Jose Antonio Garcia Diaz

Mx.- (GARDIJA).- Cada día es más evidente el arresto de narcomenudistas, vanagloriando el éxito de los policías y criminalizando el consumo de las drogas ilegales como la marihuana y la cocaína; sin embargo, en los últimos años se ha visto un alza en el consumo; a pesar de la guerra contra el narcotráfico y estrategias policíacas como las mencionadas.

Aunque la Asociación Civil de Centros de Integración Juvenil (CIJ), afirma que la cantidad de consumidores de drogas a aumentado, no expone cifras relevantes: A nivel nacional, el uso de cannabis pasó de 70.3 por ciento, en 2008, a 87.4 por ciento, en 2014; es decir 17 por ciento más en sólo seis años.

Por otra parte, el tráfico de cocaína ha aumentado en un 340% según la SEDENA (Secretaría de Defensa Nacional), ya que se fueron decomisados casi dos mil 800 kilos encontrados en seis meses.

Paralelamente, y recientemente, la Comandancia de la Segunda Región Militar reportó el decomiso de 488 kilogramos de marihuana ocultos en un cargamento de pepino; y la detención del chofer de un tractocamión en el que se transportaba el enervante.

Las acciones continúan sin atacar el problema de fondo

La razón sigue igual desde el Boom de la generación beat: Mientras no se ataque a los consumidores, las cabezas seguirán funcionando por la oferta y la demanda. Un gobierno que se congratula de someter a cientos de narcomenudistas, mientras su nivel de consumidores es cada día más alto, es un gobierno que esconde más de lo expuesto. Tapan el sol con un solo dedo, mientras el calor es sofocante.

Las injusticias contra los jóvenes consumidores por parte de los policías continua en cada parte de las ciudades. El sistema judicial continua con un marco de presunto culpable. El ejemplo más reciente es Oscar, estudiante de la Universidad Autónoma del Estado de México, quien fue detenido por portar 20 kilos de cocaína, ahora se sabe, por la corrupción en el AICM (Aeropuerto Internacional de la Ciudad de México).

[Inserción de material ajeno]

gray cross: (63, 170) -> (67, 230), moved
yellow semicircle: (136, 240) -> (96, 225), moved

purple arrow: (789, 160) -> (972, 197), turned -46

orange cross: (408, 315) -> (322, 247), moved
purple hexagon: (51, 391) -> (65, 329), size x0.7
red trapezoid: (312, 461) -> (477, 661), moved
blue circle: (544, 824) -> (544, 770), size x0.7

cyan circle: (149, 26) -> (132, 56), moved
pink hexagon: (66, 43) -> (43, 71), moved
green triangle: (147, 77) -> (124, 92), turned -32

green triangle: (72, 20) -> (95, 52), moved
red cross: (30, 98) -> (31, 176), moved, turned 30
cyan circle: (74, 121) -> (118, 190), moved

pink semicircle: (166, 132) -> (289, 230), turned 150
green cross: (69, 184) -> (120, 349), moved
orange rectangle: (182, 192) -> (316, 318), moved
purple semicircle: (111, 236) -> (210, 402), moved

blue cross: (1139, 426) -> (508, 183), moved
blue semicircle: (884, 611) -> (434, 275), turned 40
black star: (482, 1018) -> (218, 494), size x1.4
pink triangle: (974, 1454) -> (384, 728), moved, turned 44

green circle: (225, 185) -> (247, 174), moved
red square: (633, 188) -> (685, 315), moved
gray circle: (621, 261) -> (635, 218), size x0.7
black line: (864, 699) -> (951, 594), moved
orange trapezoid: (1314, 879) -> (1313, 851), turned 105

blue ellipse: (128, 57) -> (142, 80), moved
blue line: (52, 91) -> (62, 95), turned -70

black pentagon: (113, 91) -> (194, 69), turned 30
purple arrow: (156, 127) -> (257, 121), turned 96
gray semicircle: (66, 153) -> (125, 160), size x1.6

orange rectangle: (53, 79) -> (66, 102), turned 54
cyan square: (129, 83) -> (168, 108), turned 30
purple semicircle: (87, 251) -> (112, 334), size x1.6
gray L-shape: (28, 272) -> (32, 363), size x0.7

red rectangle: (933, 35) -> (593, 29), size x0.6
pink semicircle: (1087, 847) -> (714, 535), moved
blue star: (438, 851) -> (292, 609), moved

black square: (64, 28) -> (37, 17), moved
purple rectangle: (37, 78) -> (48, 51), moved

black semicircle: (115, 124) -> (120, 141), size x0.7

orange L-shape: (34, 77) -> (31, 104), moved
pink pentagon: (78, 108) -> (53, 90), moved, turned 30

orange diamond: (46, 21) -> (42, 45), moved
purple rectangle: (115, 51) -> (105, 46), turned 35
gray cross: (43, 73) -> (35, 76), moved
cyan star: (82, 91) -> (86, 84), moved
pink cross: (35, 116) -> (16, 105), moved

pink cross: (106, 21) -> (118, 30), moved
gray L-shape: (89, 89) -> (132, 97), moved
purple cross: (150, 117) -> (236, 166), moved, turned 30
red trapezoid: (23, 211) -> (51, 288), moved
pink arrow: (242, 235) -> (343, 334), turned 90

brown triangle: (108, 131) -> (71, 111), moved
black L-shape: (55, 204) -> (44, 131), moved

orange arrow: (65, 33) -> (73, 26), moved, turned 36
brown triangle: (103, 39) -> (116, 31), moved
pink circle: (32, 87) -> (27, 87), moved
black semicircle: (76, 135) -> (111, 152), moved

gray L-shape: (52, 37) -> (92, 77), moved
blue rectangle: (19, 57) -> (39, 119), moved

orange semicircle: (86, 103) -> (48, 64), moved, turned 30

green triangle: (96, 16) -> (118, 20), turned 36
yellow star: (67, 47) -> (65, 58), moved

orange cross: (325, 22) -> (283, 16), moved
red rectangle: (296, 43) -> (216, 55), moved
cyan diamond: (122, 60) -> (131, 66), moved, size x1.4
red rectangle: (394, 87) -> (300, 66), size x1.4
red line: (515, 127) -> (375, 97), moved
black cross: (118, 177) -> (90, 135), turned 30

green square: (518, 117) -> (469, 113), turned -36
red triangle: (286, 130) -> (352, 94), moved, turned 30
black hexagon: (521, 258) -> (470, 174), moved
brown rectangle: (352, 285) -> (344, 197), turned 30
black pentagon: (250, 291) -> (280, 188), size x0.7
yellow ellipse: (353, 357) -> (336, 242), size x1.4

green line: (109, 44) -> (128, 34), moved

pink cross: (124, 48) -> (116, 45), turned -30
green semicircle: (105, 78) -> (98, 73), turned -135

En México la regulación o (re) legalización de las drogas aún es un paradigma conservador. La iglesia se opone y los partidos de derecha o ultraderecha como el PAN, también emiten prejuicios generalizados. También en algunos partidos de izquierda hay lideres con familias que ven una amenaza en las drogas, como la marihuana, pero sus hijos son los mayores consumidores.

Los estudiantes y jóvenes son el mayor mercado. La curiosidad, los prejuicios y la falta de información, llevan a una experiencia – relativamente – satisfactoria. La medida es la habilidad de mantenerse en un entorno sin dañar a terceros.

El libro llamado “Nuestra Historia narcótica”, expone un pasaje histórico y antropológico sobre el uso de las drogas en México, desde la época prehispánica hasta nuestros días en guerra por el narcotráfico y el uso de las carreteras para su tráfico. Los hongos, el peyote, la marihuana y hasta el pulque, fueron diezmados por las creencias occidentales y calificado como propiciantes de la degeneración de la raza; por las sustancias milenarias y naturales. El uso se vulgarizó con la conquista.

Sin embargo, la cocaína, fue de importación y exportación farmacéutica; un negocio alemán con ganancias en todo el mundo gracias a la hoja de coca. Hoy las farmacias realizan cientos de fármacos gracias a la hoja de coca y sus atributos.

México continúa sin una prevención eficiente y eficaz, es más, continua con el yugo de la estigmatización de las drogas. Los gobiernos, en lugar de señalar los daños, prejuicios y miles de muertes – generando miedo y más curiosidad; podrían señalar sus usos adecuados desde un estudio farmacobiológico; informar a los padres de familia con campañas integrales y abarcar las escuelas de nivel básico, en los últimos grados de primaria.

Finalmente, la utopía de la regularización de las drogas continúa ante un consumo y una violencia cada vez mayor. Un contexto muy lejano en el actuar y entendimiento de los policías; no por su capacidad intelectual sino por su condicionamiento jurídico.